> [Fragment do przeczytania]
== == ==
Po prostu poczytaj o adresacji IP, bo masz spore braki w tym zakresie  :Wink: 

Aktualnie masz oznaczane pakiety, ktore pochodza z jakiegokolwiek adresu w sieci i przeznaczone na okreslony IP

-s oznacza adres zrodlowy

-d oznacza adres docelowy

Jezeli chcesz ograniczac przepustowosc tylko pomiedzy serwerem a pozostalymi komputerami, to nie rozumiem po co uzywasz notacji CIDR? W dodatku blednie bo uzywasz adresu hosta zamiast adresu podsieci - oczywiscie komputerowi to nie sprawi roznicy, bo on to sobie przeliczy i wyjdzie na to samo, ale tak sie po prostu nie robi. Odsylam do lektury.

----------

## lukpio3

A mógłbyś mi jeszcze powiedzieć w jaki sposób można sprawdzić poprawność działania HTB? Czy to w ogóle można jakoś sprawdzić czy działa poprawnie czy się nie da?

----------

## Belliash

Przeslac cos przez siec, najlepiej cos duzego.
== == ==
> [Zapisane wpisy]
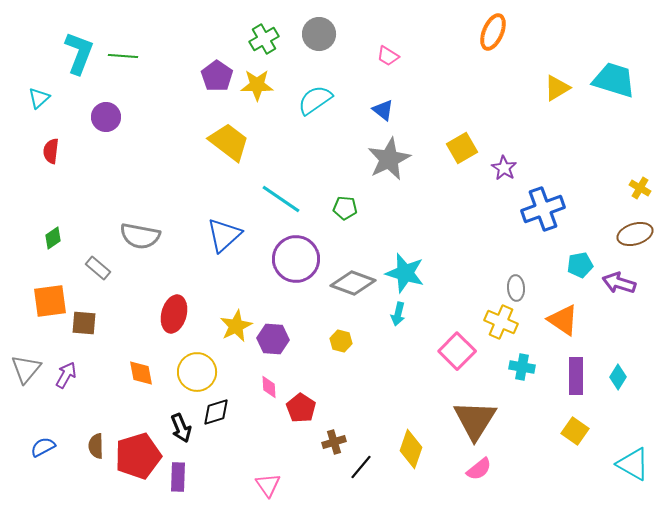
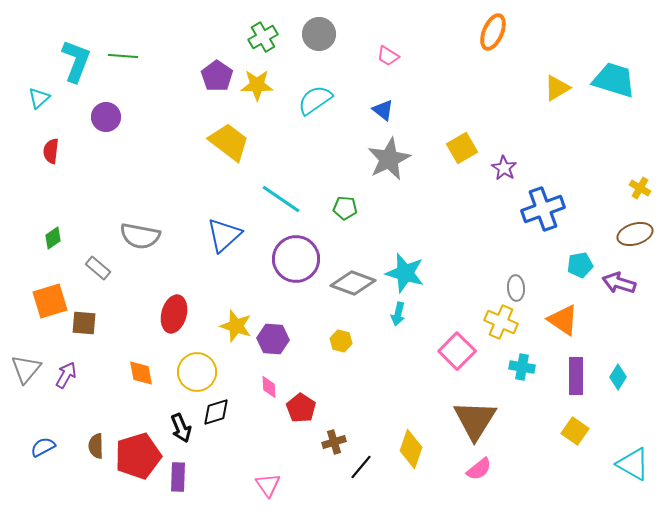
green cross at (264, 39): moved 1 px left, 2 px up
cyan L-shape at (79, 53): moved 3 px left, 8 px down
orange square at (50, 301): rotated 9 degrees counterclockwise
yellow star at (236, 326): rotated 28 degrees counterclockwise
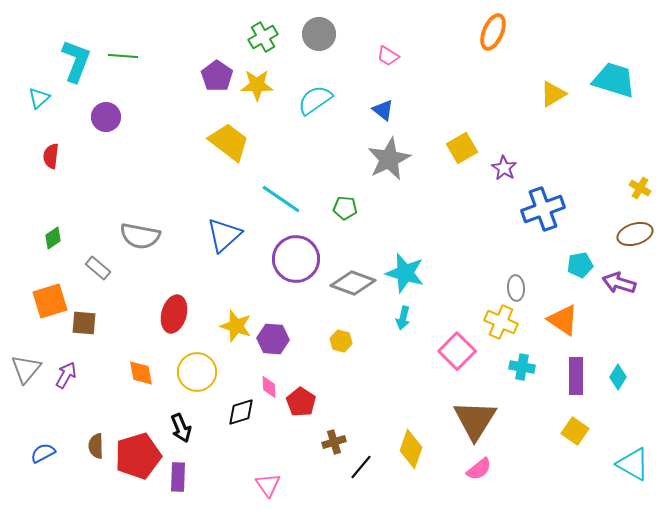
yellow triangle at (557, 88): moved 4 px left, 6 px down
red semicircle at (51, 151): moved 5 px down
cyan arrow at (398, 314): moved 5 px right, 4 px down
red pentagon at (301, 408): moved 6 px up
black diamond at (216, 412): moved 25 px right
blue semicircle at (43, 447): moved 6 px down
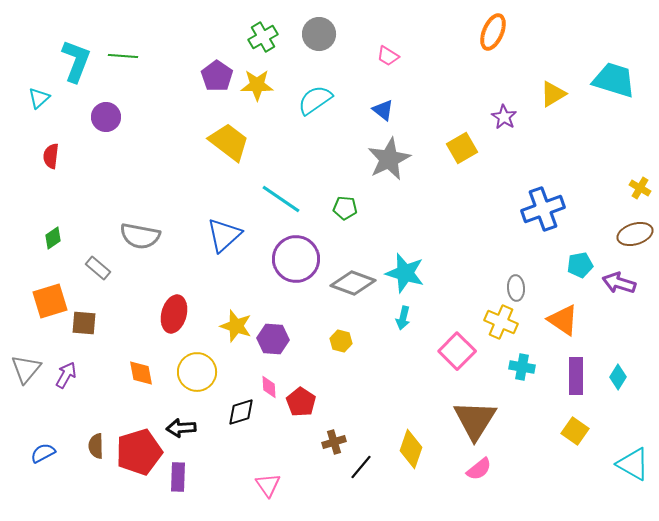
purple star at (504, 168): moved 51 px up
black arrow at (181, 428): rotated 108 degrees clockwise
red pentagon at (138, 456): moved 1 px right, 4 px up
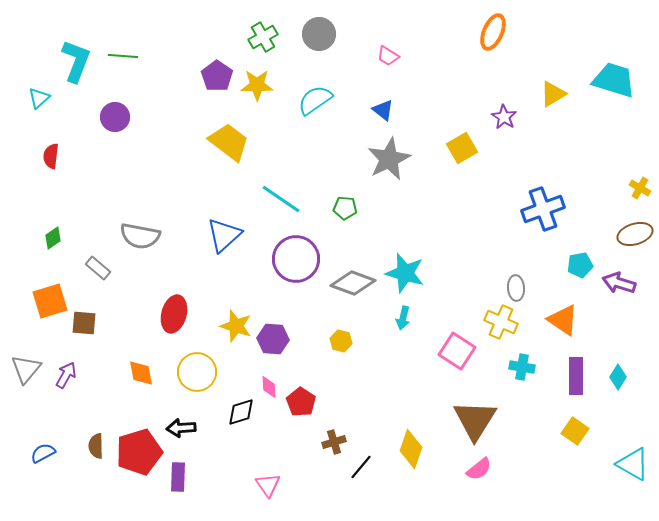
purple circle at (106, 117): moved 9 px right
pink square at (457, 351): rotated 12 degrees counterclockwise
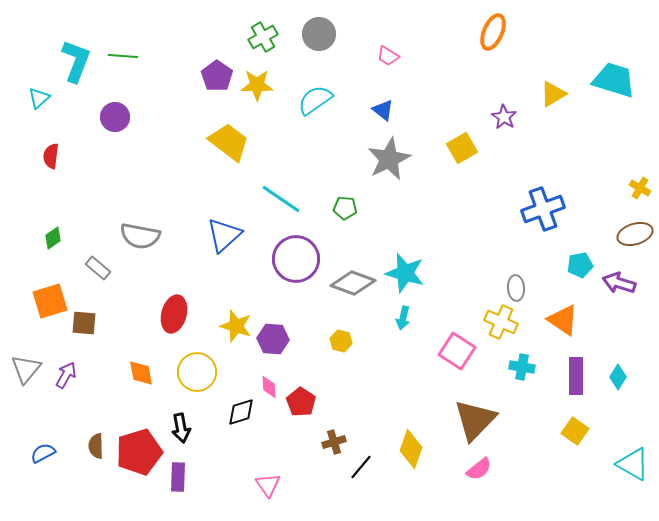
brown triangle at (475, 420): rotated 12 degrees clockwise
black arrow at (181, 428): rotated 96 degrees counterclockwise
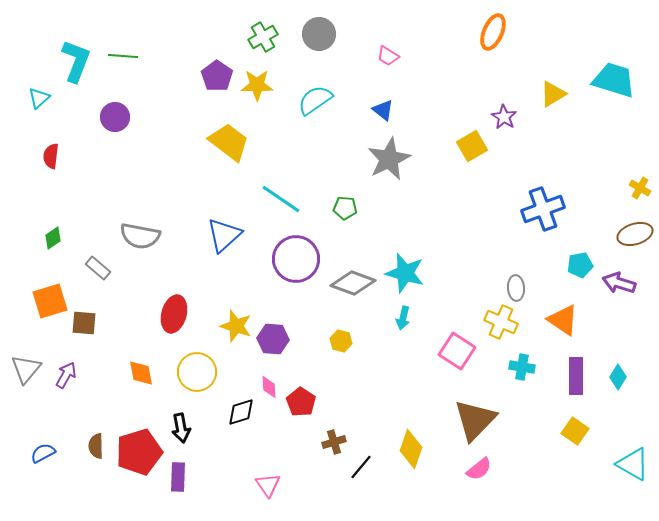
yellow square at (462, 148): moved 10 px right, 2 px up
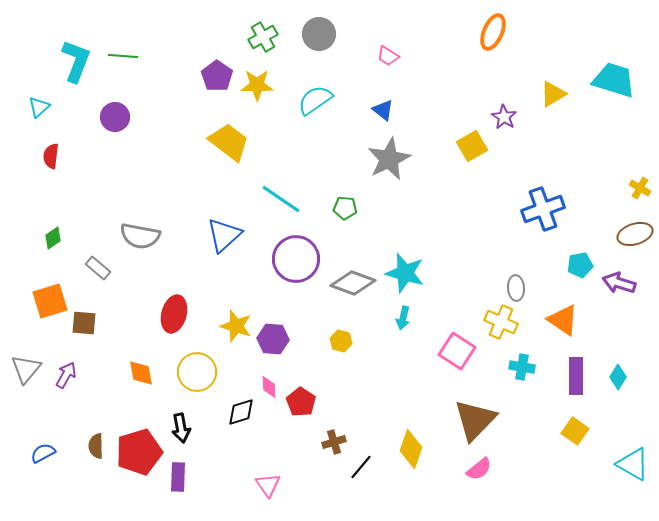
cyan triangle at (39, 98): moved 9 px down
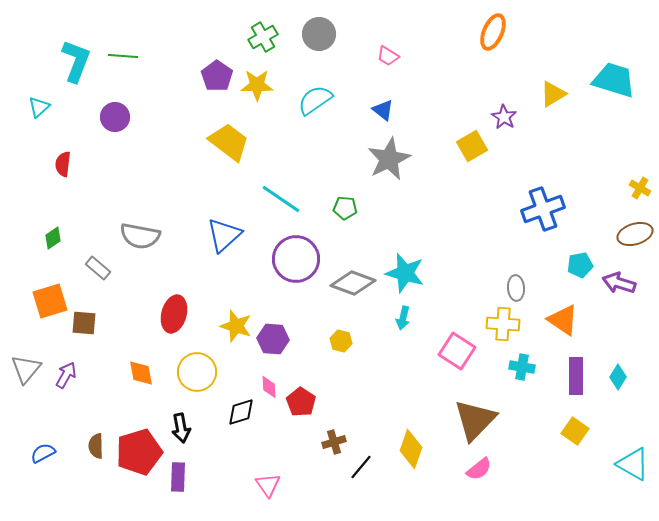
red semicircle at (51, 156): moved 12 px right, 8 px down
yellow cross at (501, 322): moved 2 px right, 2 px down; rotated 20 degrees counterclockwise
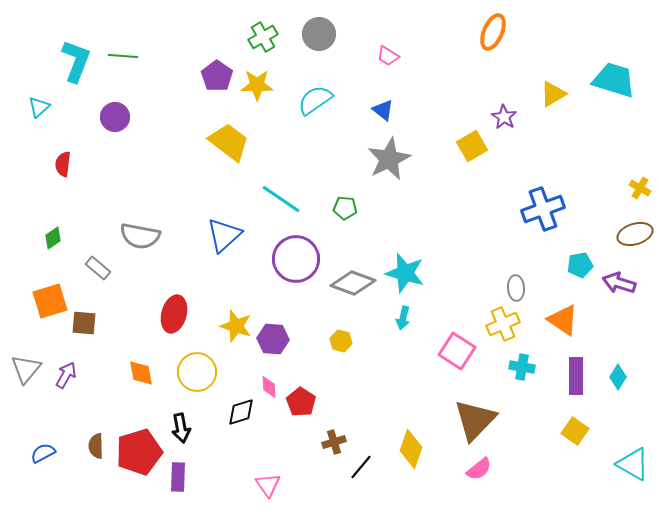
yellow cross at (503, 324): rotated 28 degrees counterclockwise
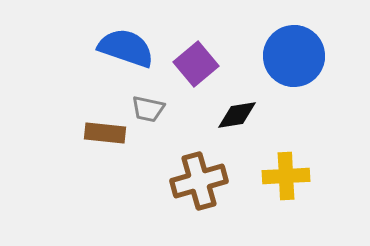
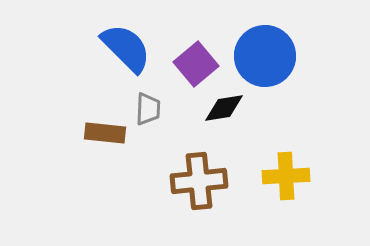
blue semicircle: rotated 26 degrees clockwise
blue circle: moved 29 px left
gray trapezoid: rotated 100 degrees counterclockwise
black diamond: moved 13 px left, 7 px up
brown cross: rotated 10 degrees clockwise
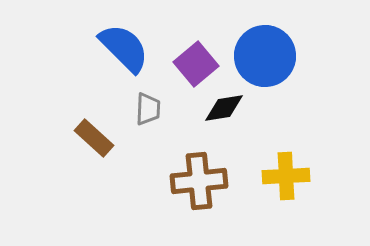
blue semicircle: moved 2 px left
brown rectangle: moved 11 px left, 5 px down; rotated 36 degrees clockwise
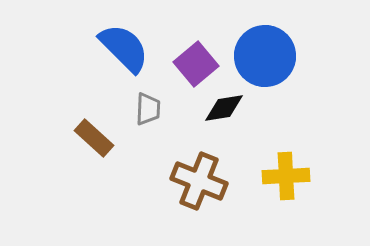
brown cross: rotated 28 degrees clockwise
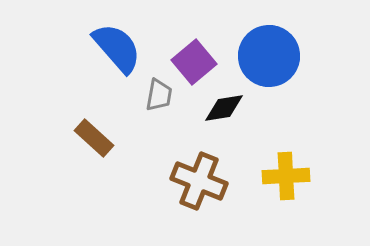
blue semicircle: moved 7 px left; rotated 4 degrees clockwise
blue circle: moved 4 px right
purple square: moved 2 px left, 2 px up
gray trapezoid: moved 11 px right, 14 px up; rotated 8 degrees clockwise
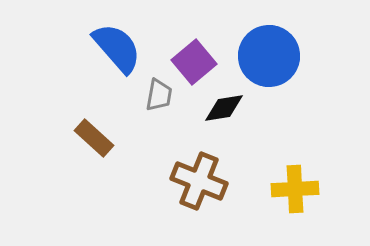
yellow cross: moved 9 px right, 13 px down
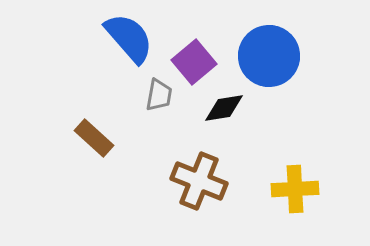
blue semicircle: moved 12 px right, 10 px up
== == ==
> [Zadanie do wykonania]
Na podstawie fragmentu do przeczytania odpowiedz na poniższe pytania:
(a) Co oznacza opcja -s?
(b) Jakiego adresu użyto w notacji CIDR zamiast adresu podsieci?
(c) Co należy zrobić, aby sprawdzić działanie HTB?

> [Rozwiązanie]
(a) Opcja -s oznacza adres źródłowy.
(b) Użyto adresu hosta.
(c) Należy przesłać coś przez sieć, najlepiej coś dużego.